==== Given data
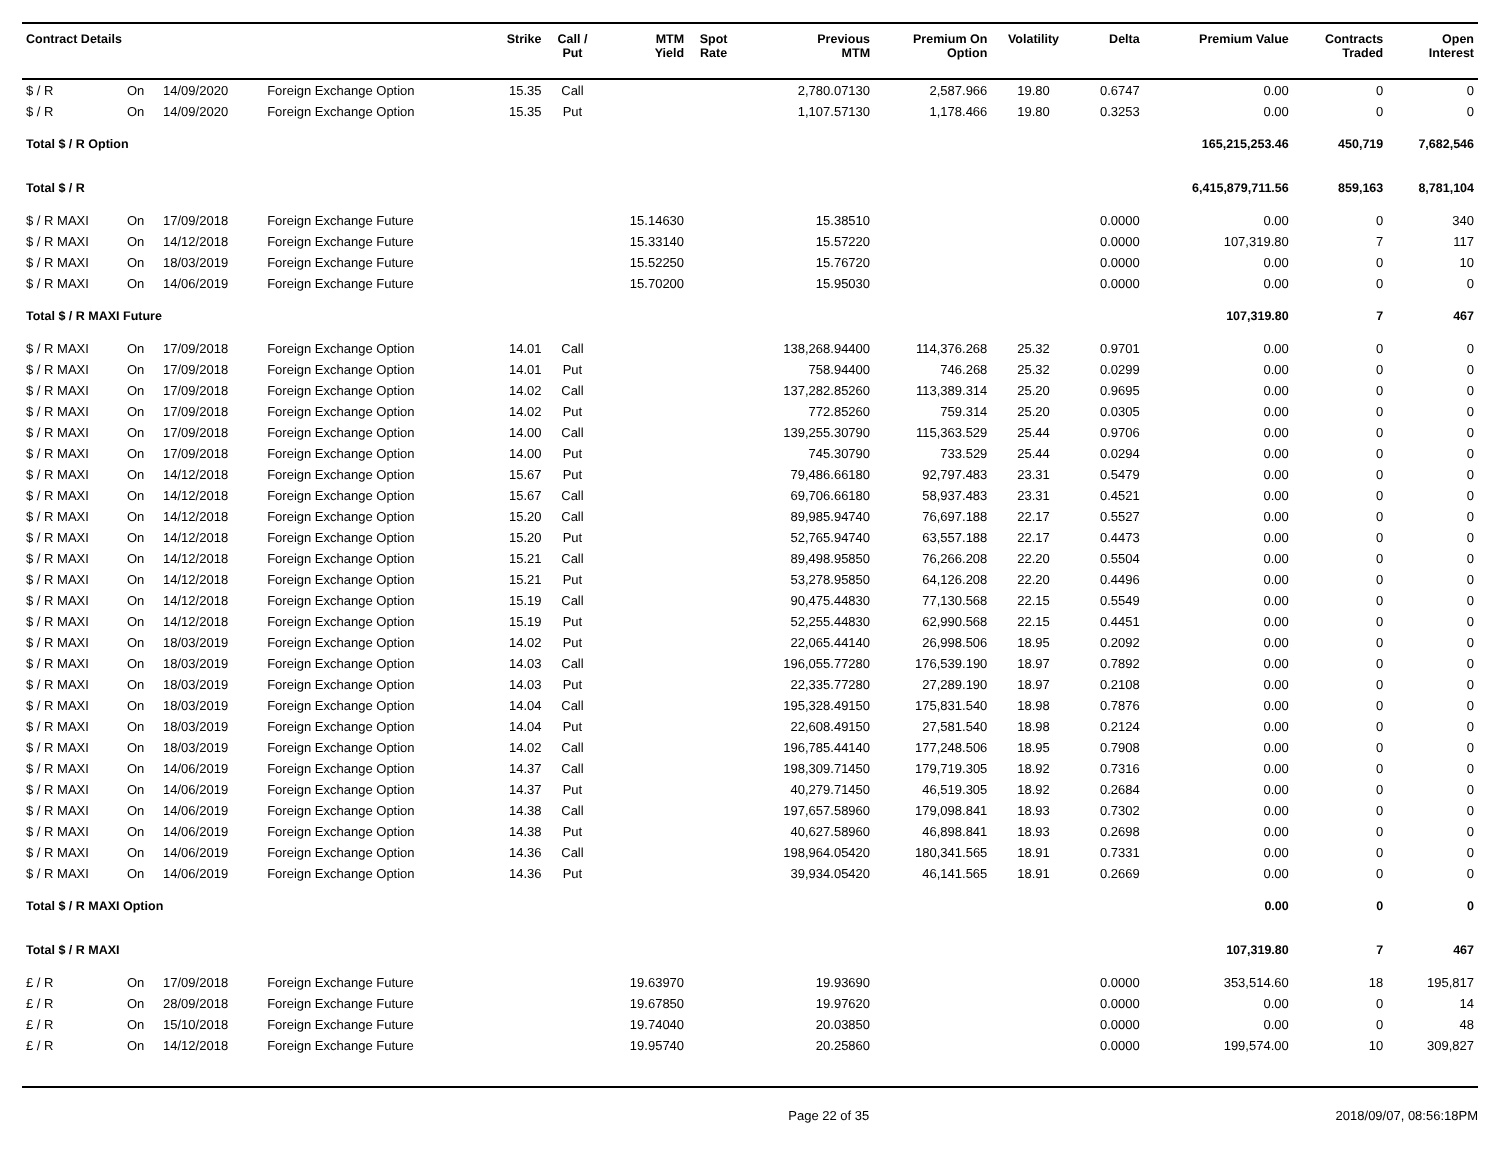| Contract Details | | | | Strike | Call / Put | MTM Yield | Spot Rate | Previous MTM | Premium On Option | Volatility | Delta | Premium Value | Contracts Traded | Open Interest |
| --- | --- | --- | --- | --- | --- | --- | --- | --- | --- | --- | --- | --- | --- | --- |
| $ / R | On | 14/09/2020 | Foreign Exchange Option | 15.35 | Call | | | 2,780.07130 | 2,587.966 | 19.80 | 0.6747 | 0.00 | 0 | 0 |
| $ / R | On | 14/09/2020 | Foreign Exchange Option | 15.35 | Put | | | 1,107.57130 | 1,178.466 | 19.80 | 0.3253 | 0.00 | 0 | 0 |
| Total $ / R Option | | | | | | | | | | | | 165,215,253.46 | 450,719 | 7,682,546 |
| Total $ / R | | | | | | | | | | | | 6,415,879,711.56 | 859,163 | 8,781,104 |
| $ / R MAXI | On | 17/09/2018 | Foreign Exchange Future | | | 15.14630 | | 15.38510 | | | 0.0000 | 0.00 | 0 | 340 |
| $ / R MAXI | On | 14/12/2018 | Foreign Exchange Future | | | 15.33140 | | 15.57220 | | | 0.0000 | 107,319.80 | 7 | 117 |
| $ / R MAXI | On | 18/03/2019 | Foreign Exchange Future | | | 15.52250 | | 15.76720 | | | 0.0000 | 0.00 | 0 | 10 |
| $ / R MAXI | On | 14/06/2019 | Foreign Exchange Future | | | 15.70200 | | 15.95030 | | | 0.0000 | 0.00 | 0 | 0 |
| Total $ / R MAXI Future | | | | | | | | | | | | 107,319.80 | 7 | 467 |
| $ / R MAXI | On | 17/09/2018 | Foreign Exchange Option | 14.01 | Call | | | 138,268.94400 | 114,376.268 | 25.32 | 0.9701 | 0.00 | 0 | 0 |
| $ / R MAXI | On | 17/09/2018 | Foreign Exchange Option | 14.01 | Put | | | 758.94400 | 746.268 | 25.32 | 0.0299 | 0.00 | 0 | 0 |
| $ / R MAXI | On | 17/09/2018 | Foreign Exchange Option | 14.02 | Call | | | 137,282.85260 | 113,389.314 | 25.20 | 0.9695 | 0.00 | 0 | 0 |
| $ / R MAXI | On | 17/09/2018 | Foreign Exchange Option | 14.02 | Put | | | 772.85260 | 759.314 | 25.20 | 0.0305 | 0.00 | 0 | 0 |
| $ / R MAXI | On | 17/09/2018 | Foreign Exchange Option | 14.00 | Call | | | 139,255.30790 | 115,363.529 | 25.44 | 0.9706 | 0.00 | 0 | 0 |
| $ / R MAXI | On | 17/09/2018 | Foreign Exchange Option | 14.00 | Put | | | 745.30790 | 733.529 | 25.44 | 0.0294 | 0.00 | 0 | 0 |
| $ / R MAXI | On | 14/12/2018 | Foreign Exchange Option | 15.67 | Put | | | 79,486.66180 | 92,797.483 | 23.31 | 0.5479 | 0.00 | 0 | 0 |
| $ / R MAXI | On | 14/12/2018 | Foreign Exchange Option | 15.67 | Call | | | 69,706.66180 | 58,937.483 | 23.31 | 0.4521 | 0.00 | 0 | 0 |
| $ / R MAXI | On | 14/12/2018 | Foreign Exchange Option | 15.20 | Call | | | 89,985.94740 | 76,697.188 | 22.17 | 0.5527 | 0.00 | 0 | 0 |
| $ / R MAXI | On | 14/12/2018 | Foreign Exchange Option | 15.20 | Put | | | 52,765.94740 | 63,557.188 | 22.17 | 0.4473 | 0.00 | 0 | 0 |
| $ / R MAXI | On | 14/12/2018 | Foreign Exchange Option | 15.21 | Call | | | 89,498.95850 | 76,266.208 | 22.20 | 0.5504 | 0.00 | 0 | 0 |
| $ / R MAXI | On | 14/12/2018 | Foreign Exchange Option | 15.21 | Put | | | 53,278.95850 | 64,126.208 | 22.20 | 0.4496 | 0.00 | 0 | 0 |
| $ / R MAXI | On | 14/12/2018 | Foreign Exchange Option | 15.19 | Call | | | 90,475.44830 | 77,130.568 | 22.15 | 0.5549 | 0.00 | 0 | 0 |
| $ / R MAXI | On | 14/12/2018 | Foreign Exchange Option | 15.19 | Put | | | 52,255.44830 | 62,990.568 | 22.15 | 0.4451 | 0.00 | 0 | 0 |
| $ / R MAXI | On | 18/03/2019 | Foreign Exchange Option | 14.02 | Put | | | 22,065.44140 | 26,998.506 | 18.95 | 0.2092 | 0.00 | 0 | 0 |
| $ / R MAXI | On | 18/03/2019 | Foreign Exchange Option | 14.03 | Call | | | 196,055.77280 | 176,539.190 | 18.97 | 0.7892 | 0.00 | 0 | 0 |
| $ / R MAXI | On | 18/03/2019 | Foreign Exchange Option | 14.03 | Put | | | 22,335.77280 | 27,289.190 | 18.97 | 0.2108 | 0.00 | 0 | 0 |
| $ / R MAXI | On | 18/03/2019 | Foreign Exchange Option | 14.04 | Call | | | 195,328.49150 | 175,831.540 | 18.98 | 0.7876 | 0.00 | 0 | 0 |
| $ / R MAXI | On | 18/03/2019 | Foreign Exchange Option | 14.04 | Put | | | 22,608.49150 | 27,581.540 | 18.98 | 0.2124 | 0.00 | 0 | 0 |
| $ / R MAXI | On | 18/03/2019 | Foreign Exchange Option | 14.02 | Call | | | 196,785.44140 | 177,248.506 | 18.95 | 0.7908 | 0.00 | 0 | 0 |
| $ / R MAXI | On | 14/06/2019 | Foreign Exchange Option | 14.37 | Call | | | 198,309.71450 | 179,719.305 | 18.92 | 0.7316 | 0.00 | 0 | 0 |
| $ / R MAXI | On | 14/06/2019 | Foreign Exchange Option | 14.37 | Put | | | 40,279.71450 | 46,519.305 | 18.92 | 0.2684 | 0.00 | 0 | 0 |
| $ / R MAXI | On | 14/06/2019 | Foreign Exchange Option | 14.38 | Call | | | 197,657.58960 | 179,098.841 | 18.93 | 0.7302 | 0.00 | 0 | 0 |
| $ / R MAXI | On | 14/06/2019 | Foreign Exchange Option | 14.38 | Put | | | 40,627.58960 | 46,898.841 | 18.93 | 0.2698 | 0.00 | 0 | 0 |
| $ / R MAXI | On | 14/06/2019 | Foreign Exchange Option | 14.36 | Call | | | 198,964.05420 | 180,341.565 | 18.91 | 0.7331 | 0.00 | 0 | 0 |
| $ / R MAXI | On | 14/06/2019 | Foreign Exchange Option | 14.36 | Put | | | 39,934.05420 | 46,141.565 | 18.91 | 0.2669 | 0.00 | 0 | 0 |
| Total $ / R MAXI Option | | | | | | | | | | | | 0.00 | 0 | 0 |
| Total $ / R MAXI | | | | | | | | | | | | 107,319.80 | 7 | 467 |
| £ / R | On | 17/09/2018 | Foreign Exchange Future | | | 19.63970 | | 19.93690 | | | 0.0000 | 353,514.60 | 18 | 195,817 |
| £ / R | On | 28/09/2018 | Foreign Exchange Future | | | 19.67850 | | 19.97620 | | | 0.0000 | 0.00 | 0 | 14 |
| £ / R | On | 15/10/2018 | Foreign Exchange Future | | | 19.74040 | | 20.03850 | | | 0.0000 | 0.00 | 0 | 48 |
| £ / R | On | 14/12/2018 | Foreign Exchange Future | | | 19.95740 | | 20.25860 | | | 0.0000 | 199,574.00 | 10 | 309,827 |
Page 22 of 35 2018/09/07, 08:56:18PM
========
◆ Action item: Repeat, word for word and with no pictures, only the lines running from the beginning of the data to the line that contains "0.5479 | 0.00 | 0 | 0 |".

◆ Task solution:
| Contract Details | | | | Strike | Call / Put | MTM Yield | Spot Rate | Previous MTM | Premium On Option | Volatility | Delta | Premium Value | Contracts Traded | Open Interest |
| --- | --- | --- | --- | --- | --- | --- | --- | --- | --- | --- | --- | --- | --- | --- |
| $ / R | On | 14/09/2020 | Foreign Exchange Option | 15.35 | Call | | | 2,780.07130 | 2,587.966 | 19.80 | 0.6747 | 0.00 | 0 | 0 |
| $ / R | On | 14/09/2020 | Foreign Exchange Option | 15.35 | Put | | | 1,107.57130 | 1,178.466 | 19.80 | 0.3253 | 0.00 | 0 | 0 |
| Total $ / R Option | | | | | | | | | | | | 165,215,253.46 | 450,719 | 7,682,546 |
| Total $ / R | | | | | | | | | | | | 6,415,879,711.56 | 859,163 | 8,781,104 |
| $ / R MAXI | On | 17/09/2018 | Foreign Exchange Future | | | 15.14630 | | 15.38510 | | | 0.0000 | 0.00 | 0 | 340 |
| $ / R MAXI | On | 14/12/2018 | Foreign Exchange Future | | | 15.33140 | | 15.57220 | | | 0.0000 | 107,319.80 | 7 | 117 |
| $ / R MAXI | On | 18/03/2019 | Foreign Exchange Future | | | 15.52250 | | 15.76720 | | | 0.0000 | 0.00 | 0 | 10 |
| $ / R MAXI | On | 14/06/2019 | Foreign Exchange Future | | | 15.70200 | | 15.95030 | | | 0.0000 | 0.00 | 0 | 0 |
| Total $ / R MAXI Future | | | | | | | | | | | | 107,319.80 | 7 | 467 |
| $ / R MAXI | On | 17/09/2018 | Foreign Exchange Option | 14.01 | Call | | | 138,268.94400 | 114,376.268 | 25.32 | 0.9701 | 0.00 | 0 | 0 |
| $ / R MAXI | On | 17/09/2018 | Foreign Exchange Option | 14.01 | Put | | | 758.94400 | 746.268 | 25.32 | 0.0299 | 0.00 | 0 | 0 |
| $ / R MAXI | On | 17/09/2018 | Foreign Exchange Option | 14.02 | Call | | | 137,282.85260 | 113,389.314 | 25.20 | 0.9695 | 0.00 | 0 | 0 |
| $ / R MAXI | On | 17/09/2018 | Foreign Exchange Option | 14.02 | Put | | | 772.85260 | 759.314 | 25.20 | 0.0305 | 0.00 | 0 | 0 |
| $ / R MAXI | On | 17/09/2018 | Foreign Exchange Option | 14.00 | Call | | | 139,255.30790 | 115,363.529 | 25.44 | 0.9706 | 0.00 | 0 | 0 |
| $ / R MAXI | On | 17/09/2018 | Foreign Exchange Option | 14.00 | Put | | | 745.30790 | 733.529 | 25.44 | 0.0294 | 0.00 | 0 | 0 |
| $ / R MAXI | On | 14/12/2018 | Foreign Exchange Option | 15.67 | Put | | | 79,486.66180 | 92,797.483 | 23.31 | 0.5479 | 0.00 | 0 | 0 |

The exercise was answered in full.